(Trecho fornecido)
┌────────
Após o reconhecimento de parte dos envolvidos, a Polícia Militar de Santa Catarina confirmou que Nunes serve à corporação, afirmou que a atitude é “incompatível com a profissão”, e disse que abriria um processo administrativo disciplinar sobre o militar. Já em Pernambuco, a Assembleia Legislativa do Estado fez um ato de repúdio ao vídeo na segunda-feira. A OAB em Pernambuco, por sua vez, entrou com um pedido de análise de conduta no tribunal de ética e disciplina da Ordem contra Jatobá e afirmou estar tentando apurar a identidade dos demais. Além disso, publicou uma nota repudiando o fato.
A exposição desses brasileiros nas redes levou a uma investigação por parte da imprensa sobre a história deles. De acordo com o jornal O Globo, Jatobá foi condenado pelo Tribunal de Contas do Estado de Pernambuco (TCE) por irregularidades na prestação de contas de 2012 do município, quando ele atuava na gestão do então prefeito Pedro Serafim (PDT). Ele também foi condenado por dever, segundo a Justiça, cerca de 37.500 reais de pensão alimentícia à ex-mulher, em um processo iniciado em 2014, segundo O Globo.
Os torcedores não imaginavam que a brincadeira poderia ir tão longe. Mas não por desconhecer o poder das redes. Jatobá, inclusive, já tinha um antecedente com a internet depois que uma foto em que ele aparece ostentando um maço de notas de dólares na mão se espalhou em 2013. Na época, como figura pública, teve que se explicar. Disse que estava em uma casa de câmbio, que o dinheiro não era dele, e que estava fazendo uma brincadeira com um amigo.
└────────
(Listagem apresentada)
┌────────
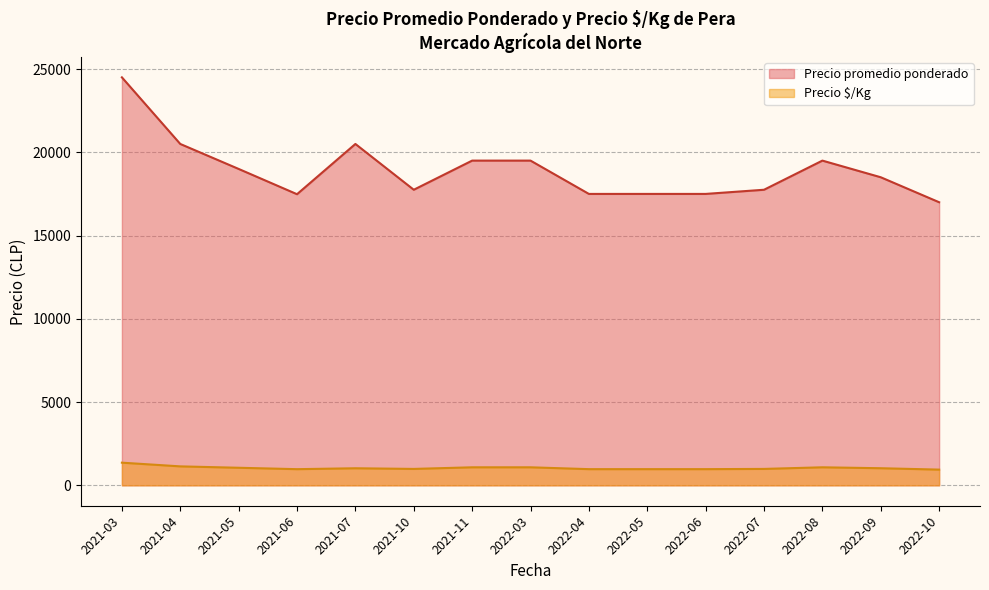

How many lines are shown in the chart?

2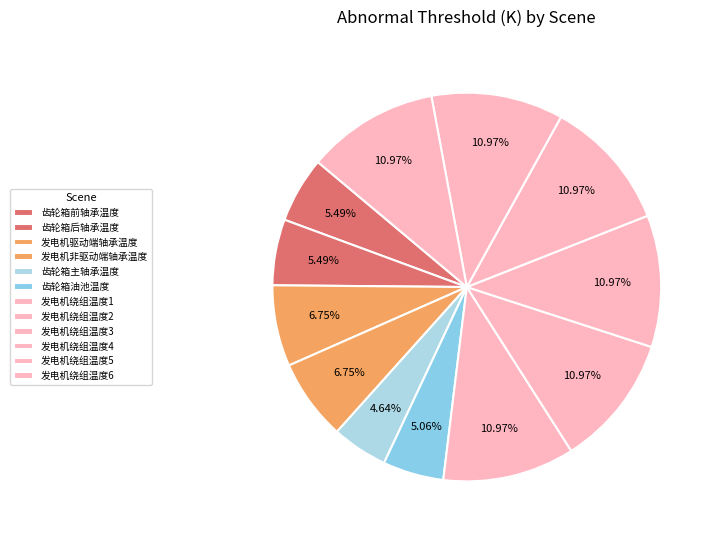

How many segments does this pie chart have?

12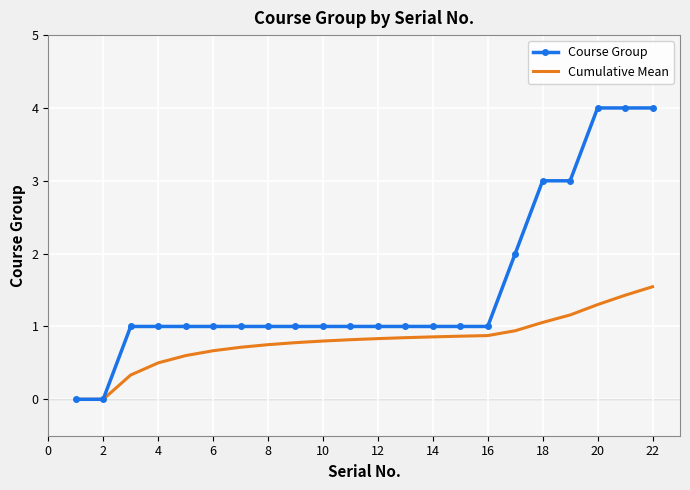

List the series in order of their peak value, highest first.

Course Group, Cumulative Mean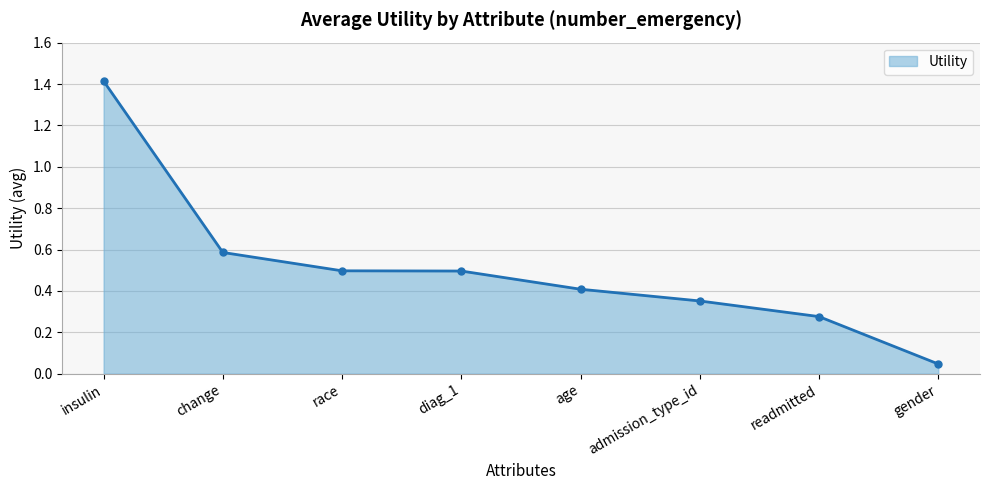

Is it true that the value at age is 0.4?

True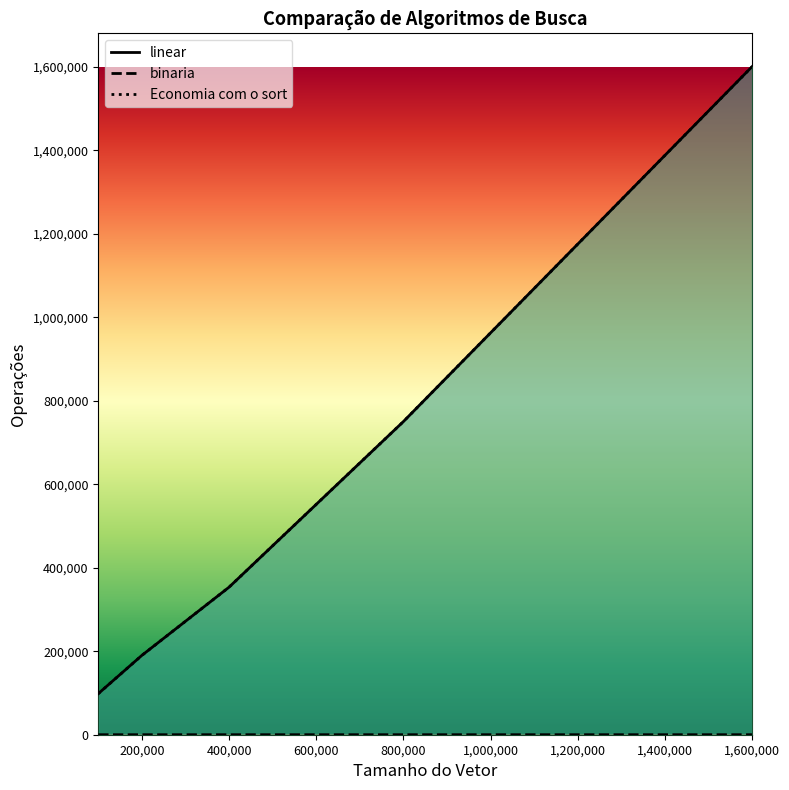

At which category is the sum across all series the highest?

1,600,000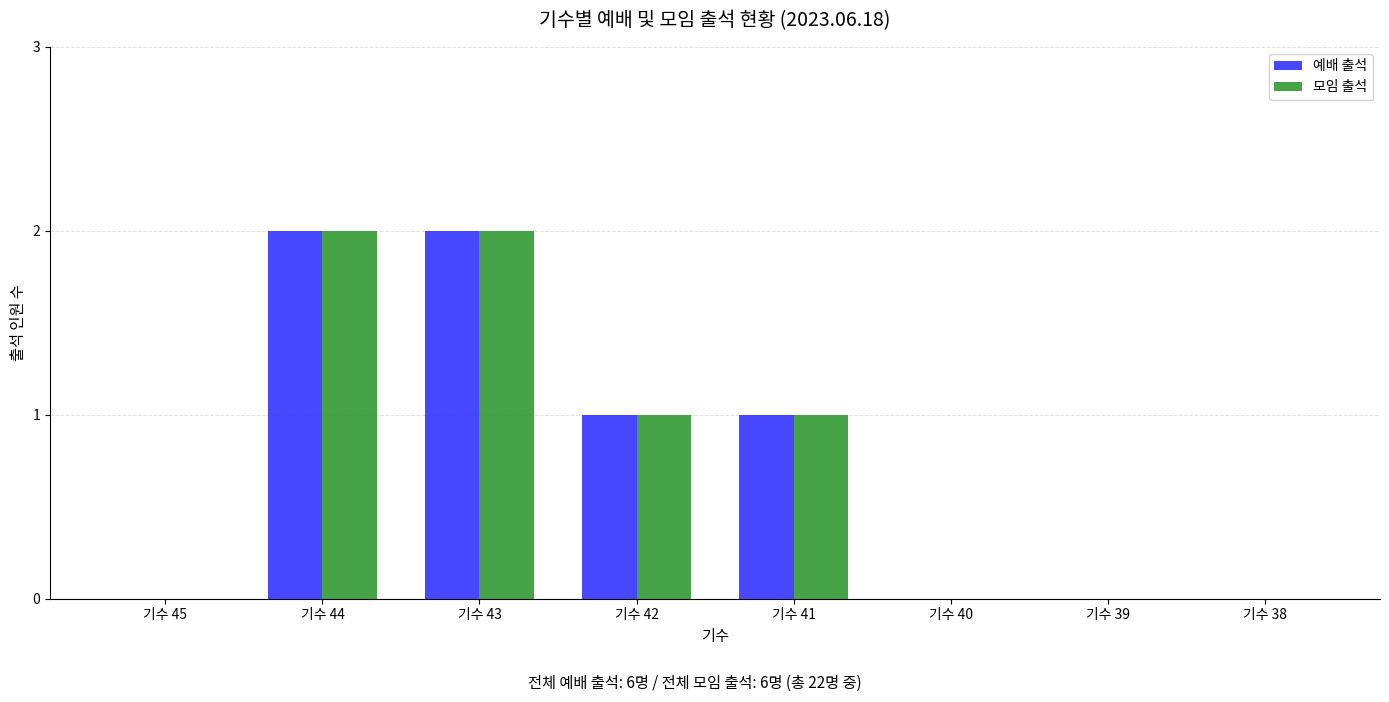

What is the sum of all 모임 출석 values?

6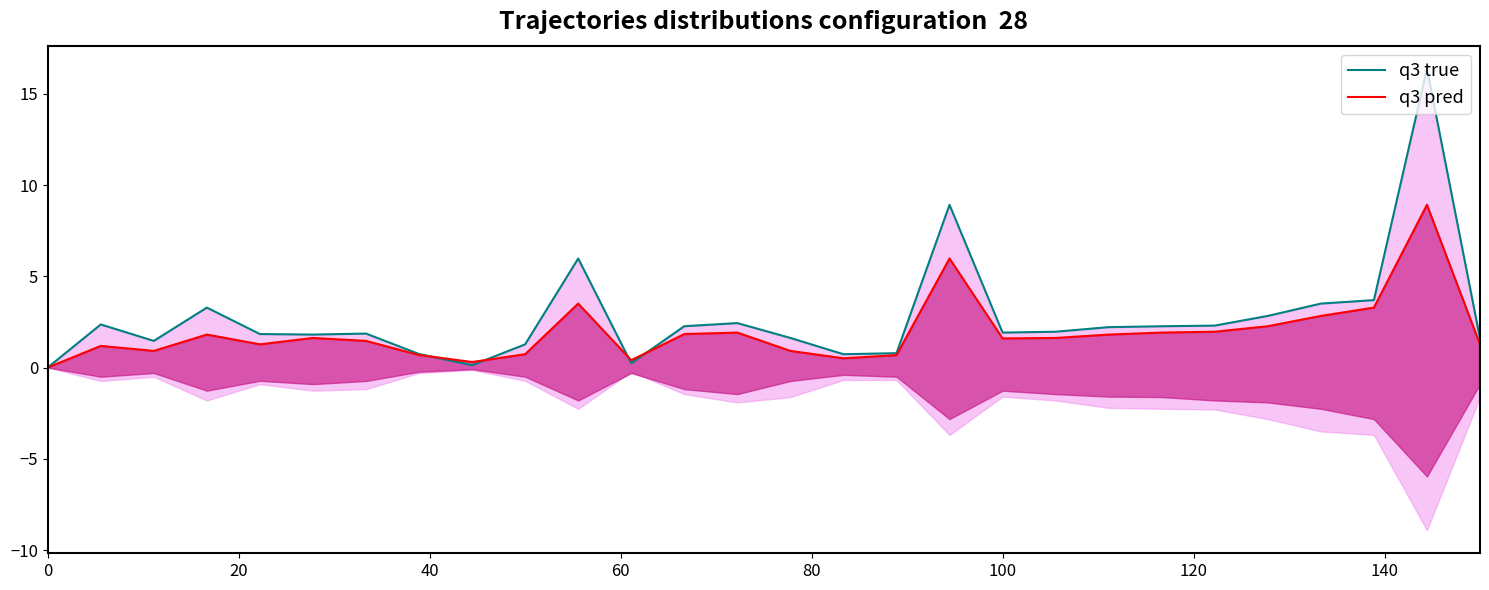

Which series has the widest spread of values?

q3 true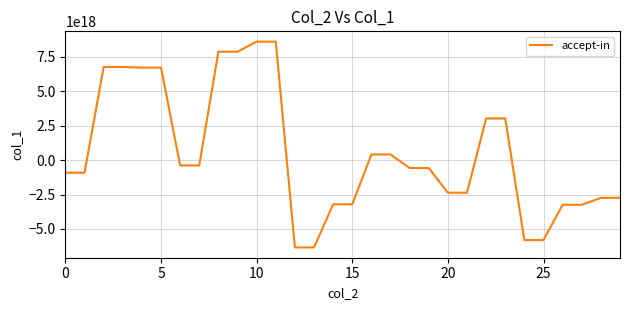

How many lines are shown in the chart?

1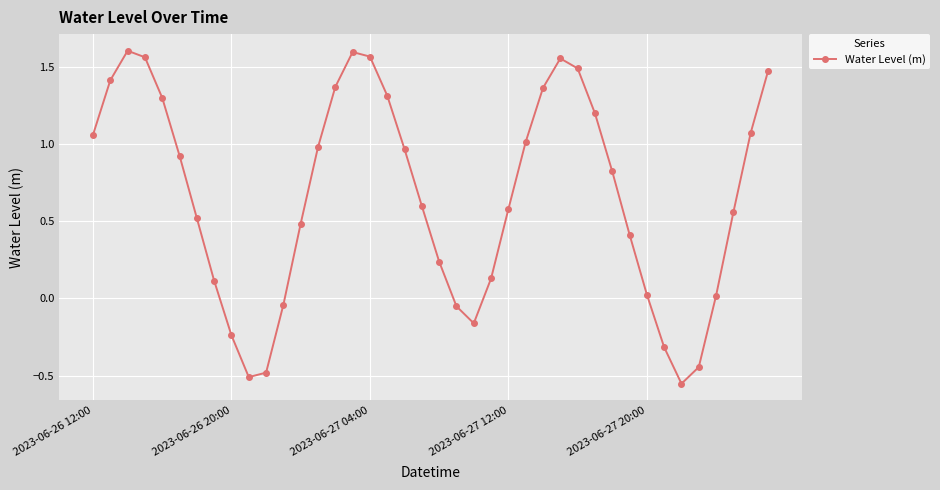

How many points are higher than both their immediate neighbors (excluding endpoints)?

3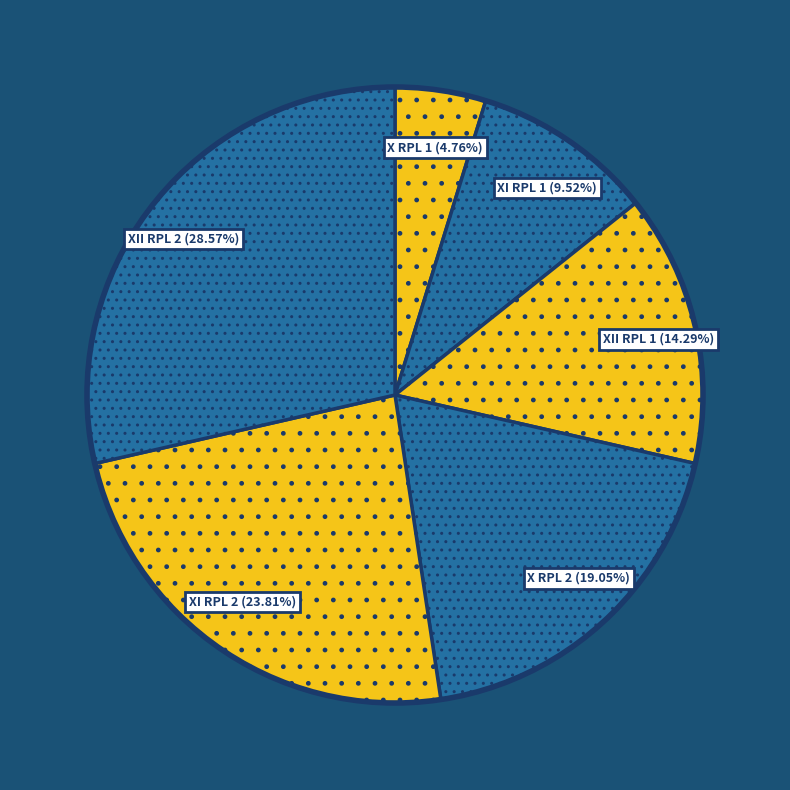

How many slices are in this pie chart?

6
└────────
(Exercícios)
a) Responda às perguntas abaixo com base no trecho sobre os torcedores.
(i) Qual instituição anunciou que abriria um processo administrativo disciplinar sobre Nunes?
(ii) Segundo O Globo, quanto Jatobá devia de pensão alimentícia à ex-mulher?
(iii) Em que ano se espalhou a foto em que Jatobá aparece com um maço de notas de dólares?
b) Escreva uma continuação do trecho sobre os torcedores a partir da última frase.

(Respostas)
a)
(i) A Polícia Militar de Santa Catarina.
(ii) Cerca de 37.500 reais.
(iii) Em 2013.

b)
Por outro lado, a experiência dos torcedores mostrou, uma vez mais, que a reação feminina no Brasil é rápida e imediata no melhor estilo “mexeu com uma, mexeu com todas”, lema que marcou a primavera feminista em 2015. Milhares de brasileiras se identificaram com a moça que, ingenuamente, repetia a grosseria, e tomaram as redes com o repúdio à atitude.
Ver graça em cercar uma mulher e gritar “boceta rosa” sem que ela entenda do que se trata - e mesmo que ela entendesse – parece hoje uma atitude que se descolou da nova realidade brasileira e mundial. Empresas ou pessoas físicas que teimam em duvidar dessa resistência têm entrado numa longa fila de pedidos de desculpas públicas. “Não é engraçado. É machismo. Misoginia. E vergonha. Muita vergonha”, escreveu a atriz Leandra Leal em seu Instagram, ao reproduzir trecho do vídeo, para seus milhares de seguidores. "Parece que os rapazes do vídeo estão com medo de perder o emprego. É pra gente se solidarizar com o sofrimento deles? Ah, vão à merda", escreveu a jornalista esportiva Milly Lacombe em sua conta no Twitter. “Medo temos nós de viver em uma sociedade machista, misógina, racista e homofóbica. Eles que agora lidem com o medinho deles”, continuou twitando. Não à toa, o repúdio foi além do tribunal das redes sociais e não se limitou somente às mulheres.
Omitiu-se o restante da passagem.